Tonight our friend J is visiting from afar and at her behest we are viewing this very high-concept and strange film. I must say that I’m enjoying it so far. Steeped as I am in the deep lore of MST3K I find it easier than some people might to see the good in a movie. I had been told that this film was a cheap and cheesy film worthy of derision, but it doesn’t strike me that way. It was billed as a cheapo sixties horror film in the mode of Carnival of Souls or Night of the Living Dead, but I actually found it to be more. Not to deride those early horror classics and their unsettling spirit, but this movie has more to it than just an attempt at horror.
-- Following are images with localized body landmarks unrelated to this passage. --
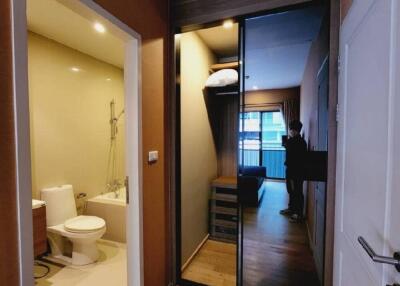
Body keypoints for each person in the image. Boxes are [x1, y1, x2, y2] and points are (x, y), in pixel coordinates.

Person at [280, 120, 307, 223]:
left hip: (296, 171)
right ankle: (291, 208)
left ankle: (298, 214)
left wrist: (287, 144)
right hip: (291, 170)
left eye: (291, 129)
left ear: (296, 131)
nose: (290, 131)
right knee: (291, 190)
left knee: (297, 192)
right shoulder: (293, 141)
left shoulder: (299, 142)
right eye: (290, 129)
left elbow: (298, 157)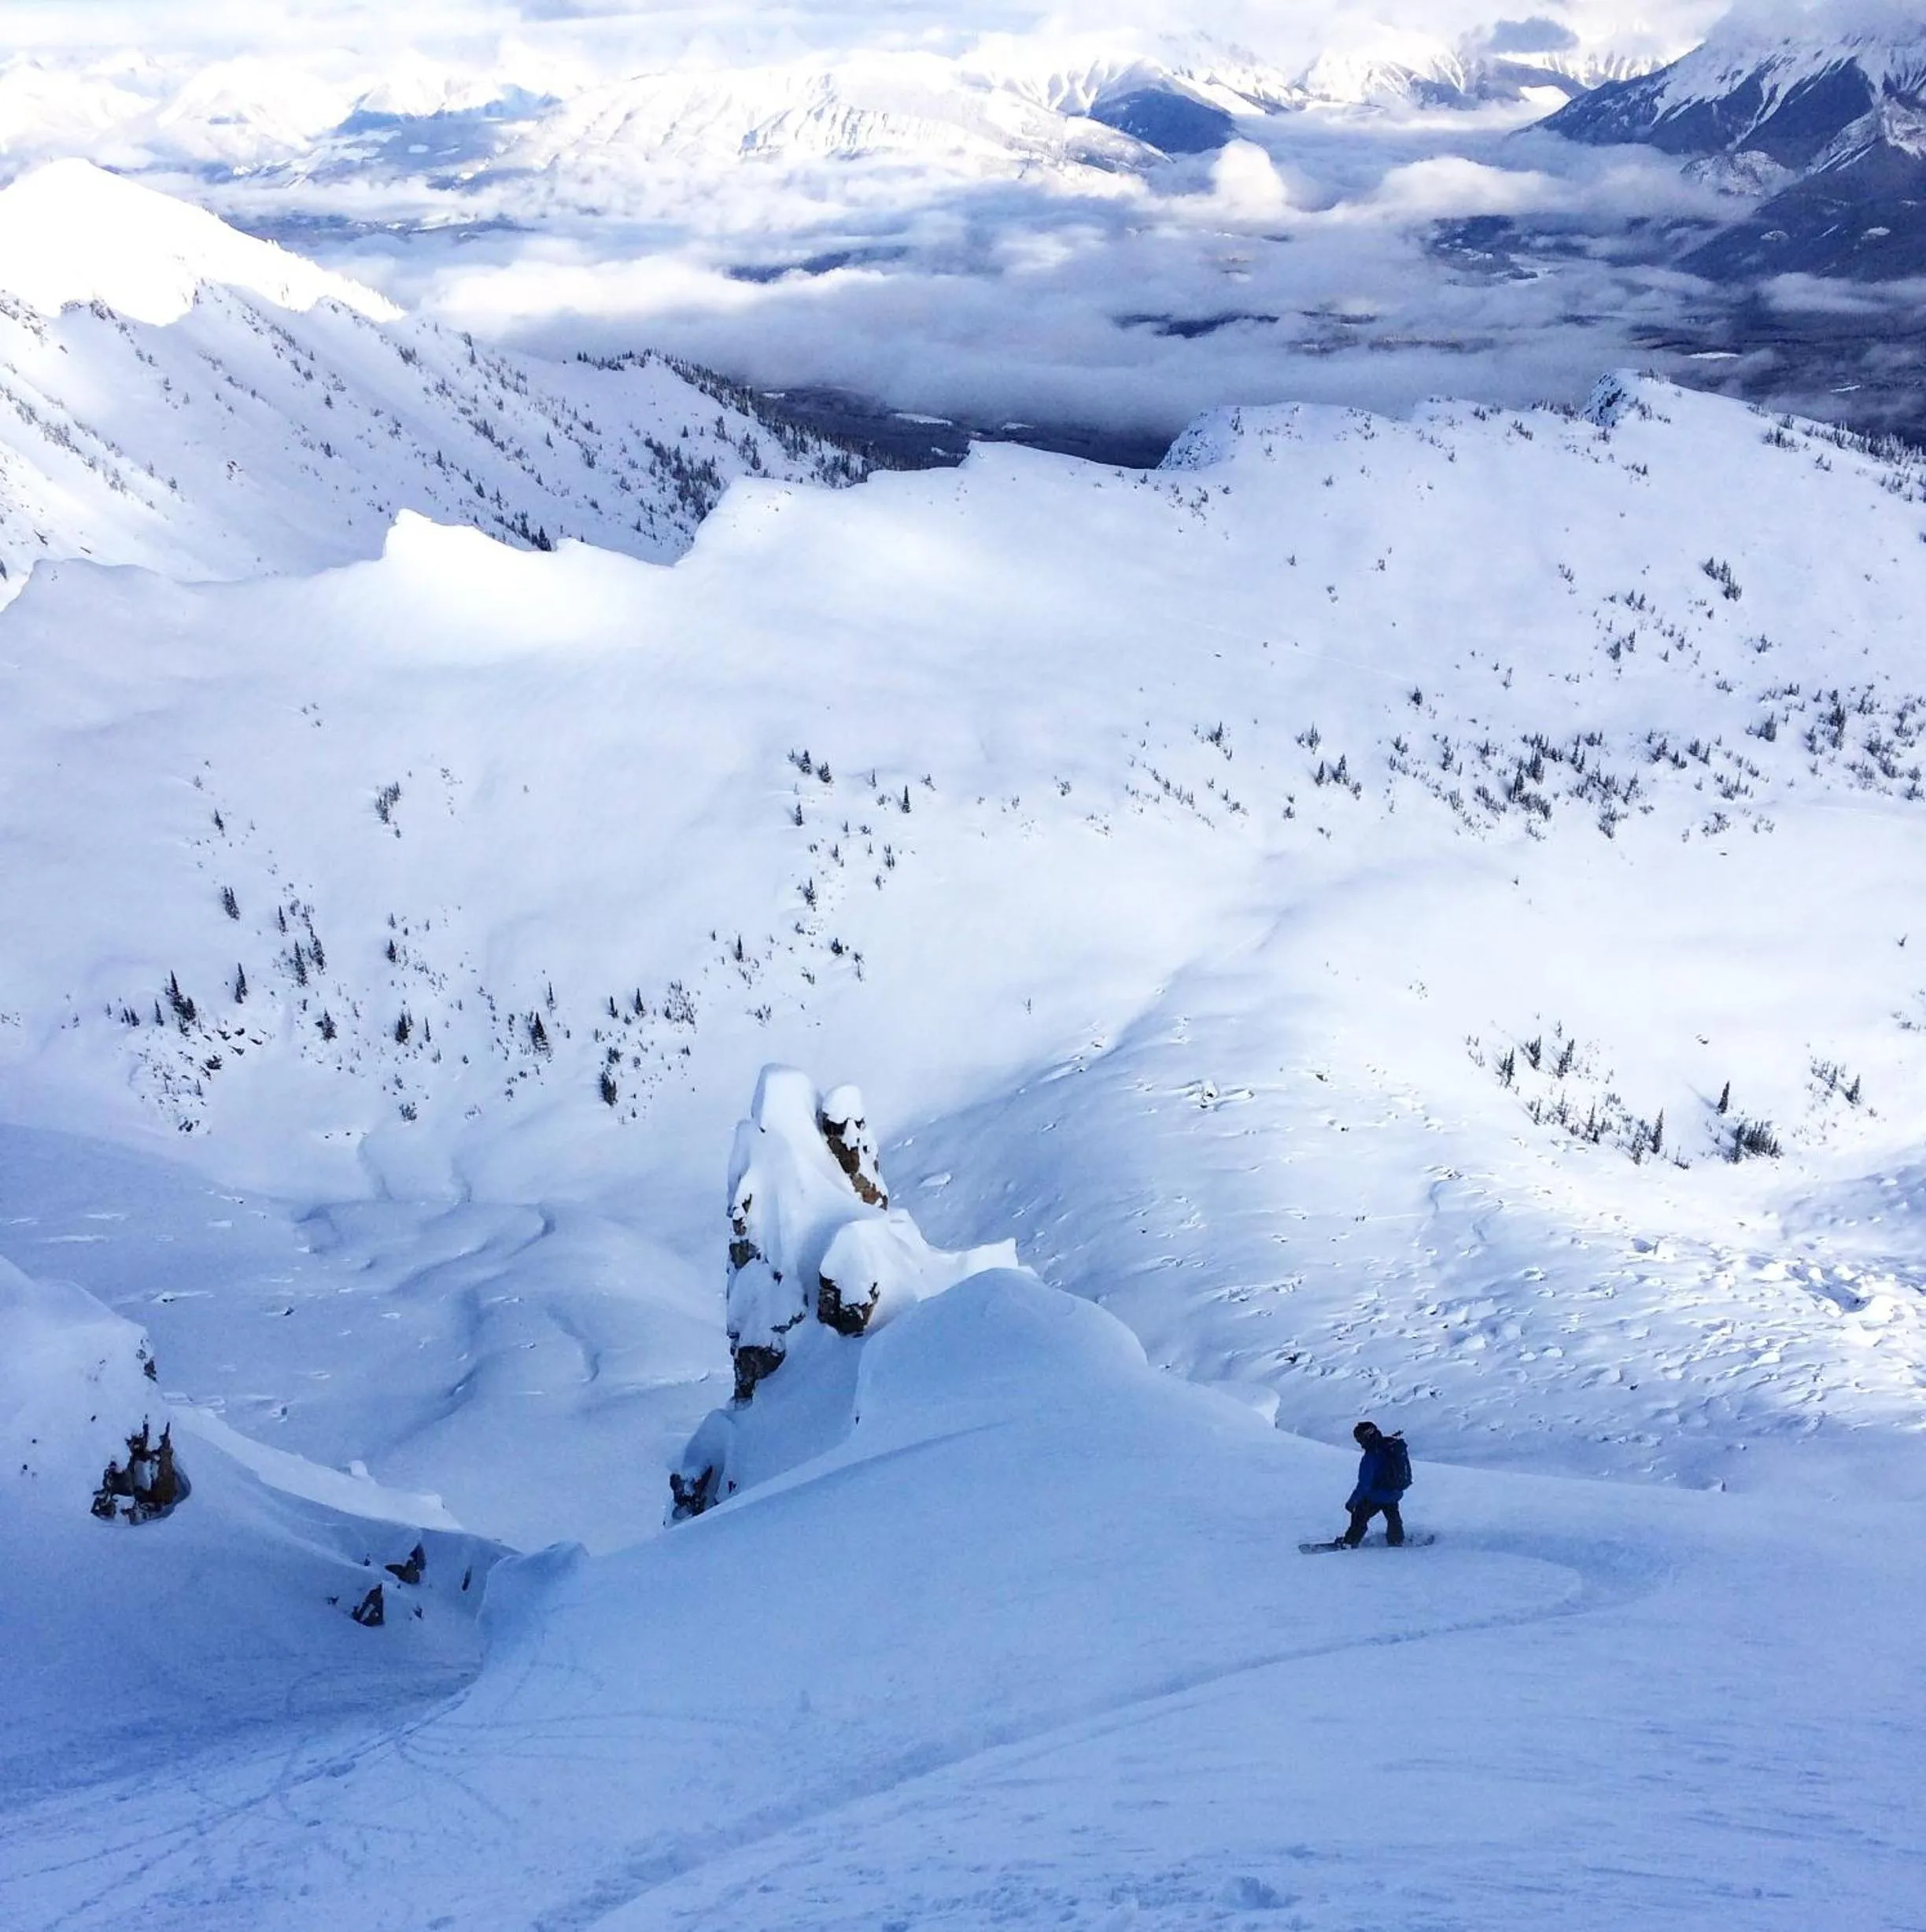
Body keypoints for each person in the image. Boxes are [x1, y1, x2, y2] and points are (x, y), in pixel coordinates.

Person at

For me this movie feels like a sort of fairy tale. It’s a little like a mirror-world version of the Little Mermaid. Kia is a succubus who haunts an enchanted well that is rumoured to have healing effects and also to provide youth and beauty. According to the opening narration these effects draw impure and vane sinners to the well. Kia and her sisters then harvest these sinners for the Dark Lord, leading them to their deaths during a final act of impurity and taking their souls down to hell. But Kia is dissatisfied with her lot in life. She’s tired of all these dirty, soiled souls and wants to find a truly good and decent man to corrupt. Her sister warns her not to try – succubi have no right to deal with untainted men.
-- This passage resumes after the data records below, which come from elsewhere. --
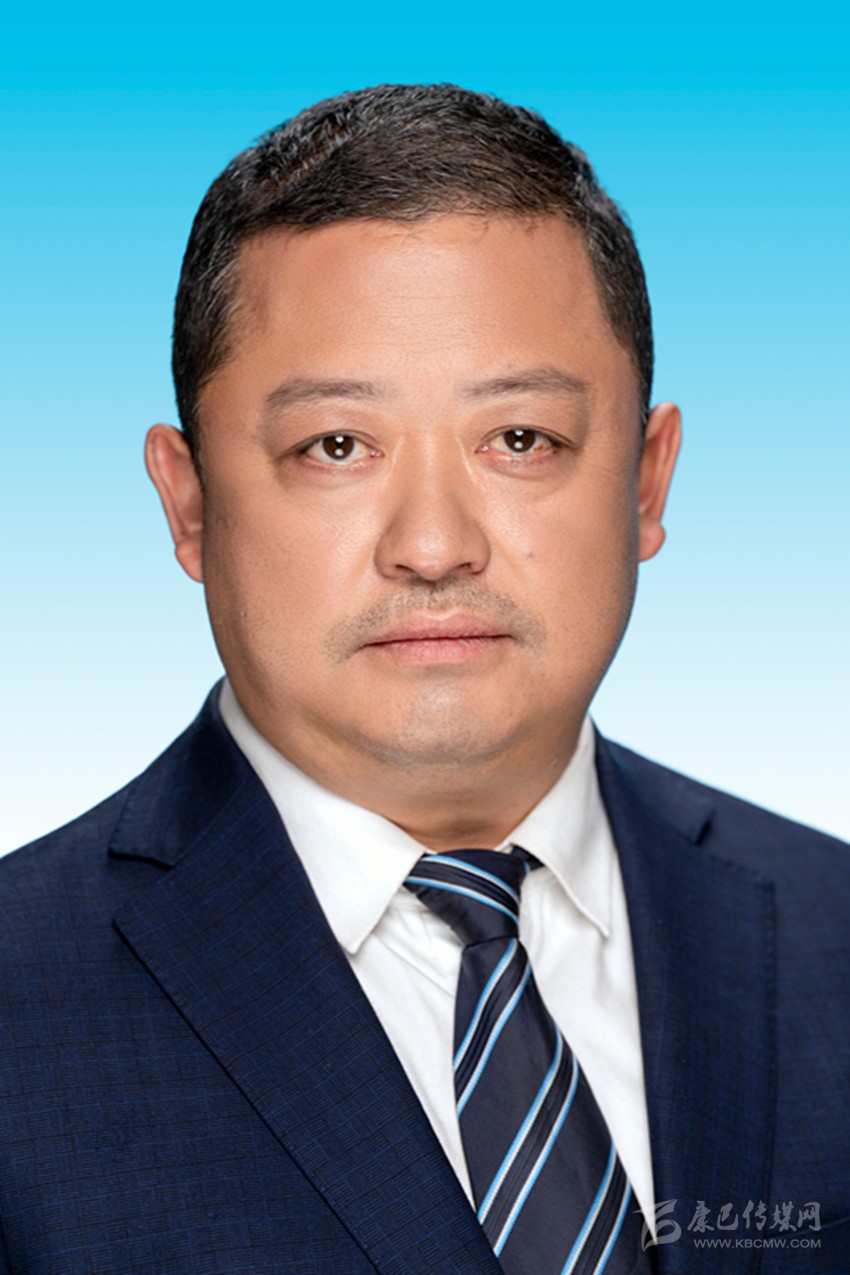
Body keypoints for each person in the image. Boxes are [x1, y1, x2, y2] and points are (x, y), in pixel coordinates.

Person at [0, 84, 847, 1275]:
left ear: (646, 481)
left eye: (521, 440)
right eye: (336, 446)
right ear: (188, 504)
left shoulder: (829, 924)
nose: (436, 545)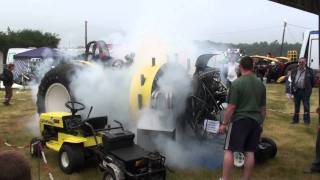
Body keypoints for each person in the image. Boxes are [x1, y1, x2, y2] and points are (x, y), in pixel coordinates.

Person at [218, 56, 266, 180]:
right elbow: (263, 109)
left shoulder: (237, 83)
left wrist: (224, 123)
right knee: (250, 152)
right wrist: (261, 124)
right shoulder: (261, 84)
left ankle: (225, 178)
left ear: (240, 67)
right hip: (255, 121)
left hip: (240, 120)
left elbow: (231, 107)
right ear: (253, 67)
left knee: (229, 149)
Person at [290, 58, 314, 125]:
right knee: (296, 107)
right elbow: (292, 81)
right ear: (298, 63)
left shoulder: (310, 71)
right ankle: (295, 120)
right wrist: (292, 91)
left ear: (305, 63)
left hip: (305, 91)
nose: (301, 63)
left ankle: (306, 121)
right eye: (300, 62)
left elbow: (312, 82)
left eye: (302, 62)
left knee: (306, 107)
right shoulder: (294, 70)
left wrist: (308, 89)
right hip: (297, 91)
Kia ignores her sister’s advice and sets out into the world to find a good man to corrupt. Re-inforcing the fairy tale feel of the film she first comes upon three corrupt priests (one an egg-sucker, one who is burying something, and one who is guilty about something and turns a cross so that God can’t see him.) After all of them she comes upon a kind soldier and his sister. The soldier, Marc, is played by a very young William Shatner who seems to be doing somewhat of a James Dean impression. From there you can pretty much see where things are going to go. Marc “corrupts” Kia by falling in love with her and bringing her to a church, and her sisters swear revenge. Which revenge involves raising a greasy gigolo from the underworld to seduce and destroy Marc’s sister.

I enjoy the twist on the traditional cheapo sixties horror film plot. Rather than the inevitable corruption of an individual over the course of the film which is played out as a sort of Greek tragedy we have the inevitable salvation of a soulless demon, played out in much the same way. It tickled me.
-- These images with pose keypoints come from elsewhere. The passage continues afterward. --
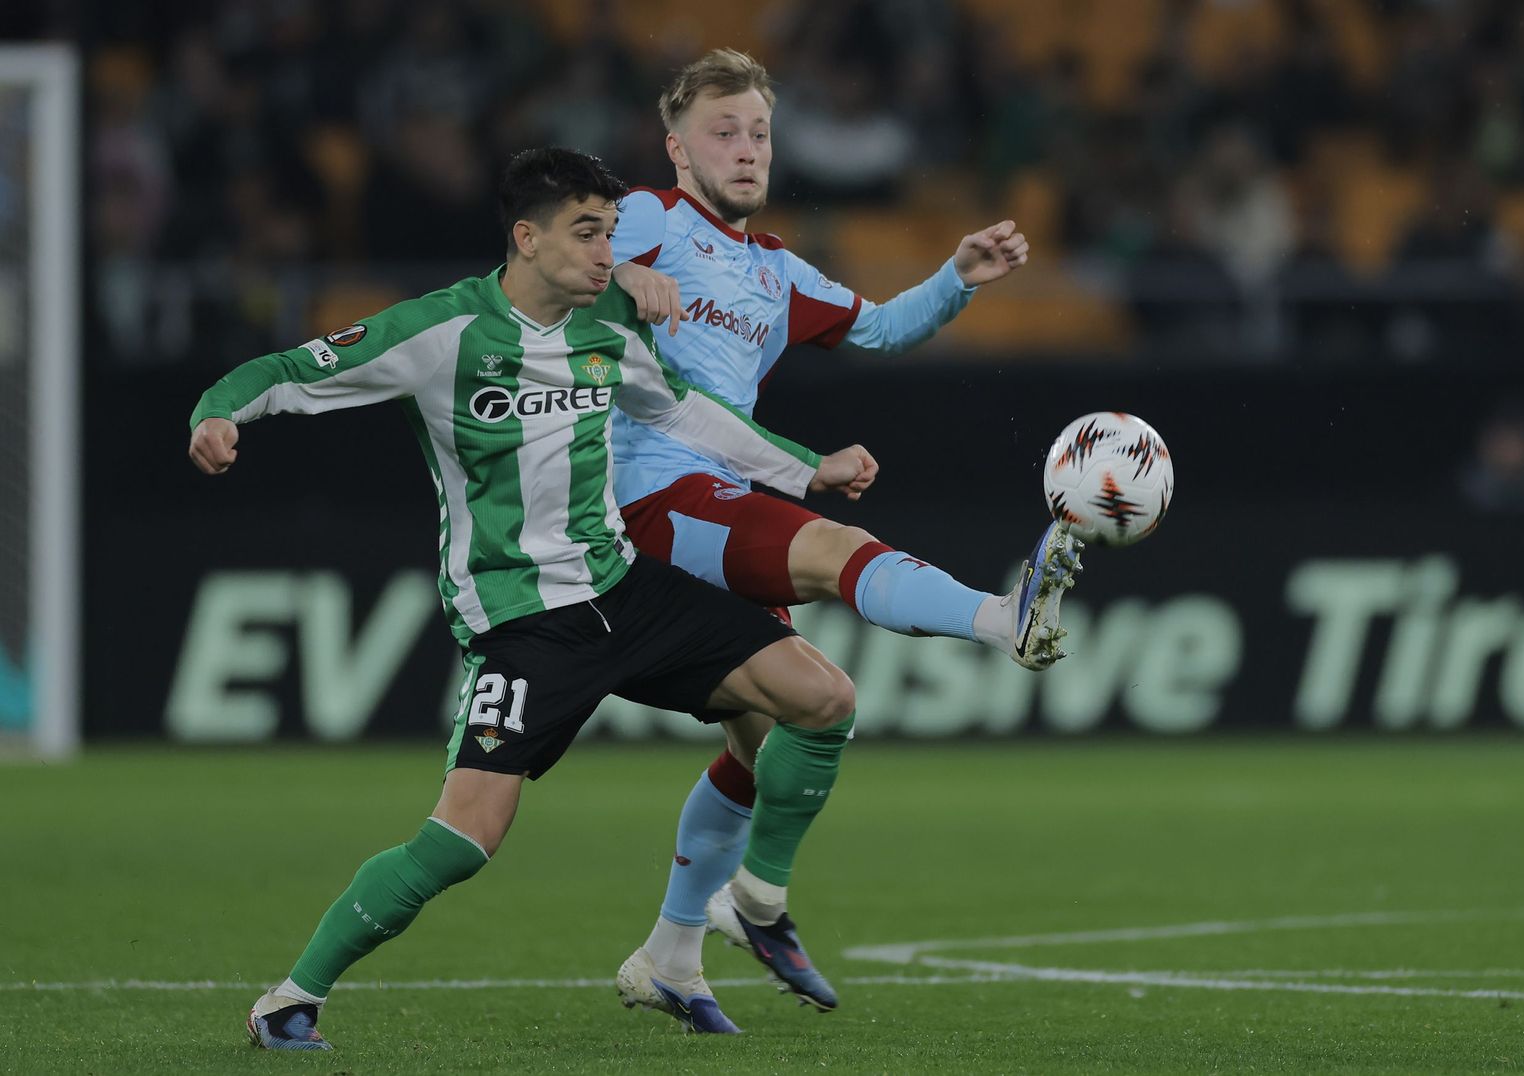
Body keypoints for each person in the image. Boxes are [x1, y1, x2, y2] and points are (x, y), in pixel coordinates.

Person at [188, 147, 880, 1050]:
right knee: (464, 840)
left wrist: (808, 468)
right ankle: (289, 1001)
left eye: (612, 233)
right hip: (522, 622)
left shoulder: (607, 334)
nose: (608, 255)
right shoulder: (439, 332)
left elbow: (684, 412)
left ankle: (748, 903)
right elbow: (284, 369)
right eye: (587, 234)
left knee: (823, 697)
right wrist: (216, 414)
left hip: (625, 590)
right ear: (527, 237)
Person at [606, 49, 1083, 1031]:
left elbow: (877, 328)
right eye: (723, 132)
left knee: (771, 739)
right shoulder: (652, 216)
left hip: (723, 500)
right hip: (652, 497)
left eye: (759, 133)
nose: (745, 150)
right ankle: (1003, 617)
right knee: (828, 545)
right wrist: (615, 269)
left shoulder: (773, 268)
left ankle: (670, 951)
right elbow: (552, 259)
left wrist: (957, 276)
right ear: (676, 147)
By far the strangest thing about the movie, and the thing it is most famous for, is that the entire production is done in the invented language of Esperanto. I wasn’t sure how I would feel about this, or even why such a thing would be done, but in the end it added for me to the enchantment of the whole film. I enjoy watching foreign films – they have an otherworldly quality by their very nature. And this film, in a language that has no native speakers anywhere in the world, is foreign to everybody. I enjoy the notion that no matter what country or in what company you watch this film virtually everybody will have the same bewildering experience. It kind of reminds me of Jim Henson’s original concept for the Dark Crystal – which he intended to be entirely in a made up language with sub-titles.

I think I would actually recommend this movie. It’s competently made, well enough acted and I like the concept. It is by no means a bad movie, and kind of nifty in many ways. Maybe it’s not really a great argument that this movie is “not as bad as I had been led to believe it would be.” It’s not essential viewing that everyone must see, but if you find you have the chance, and have an open mind, you could do much worse.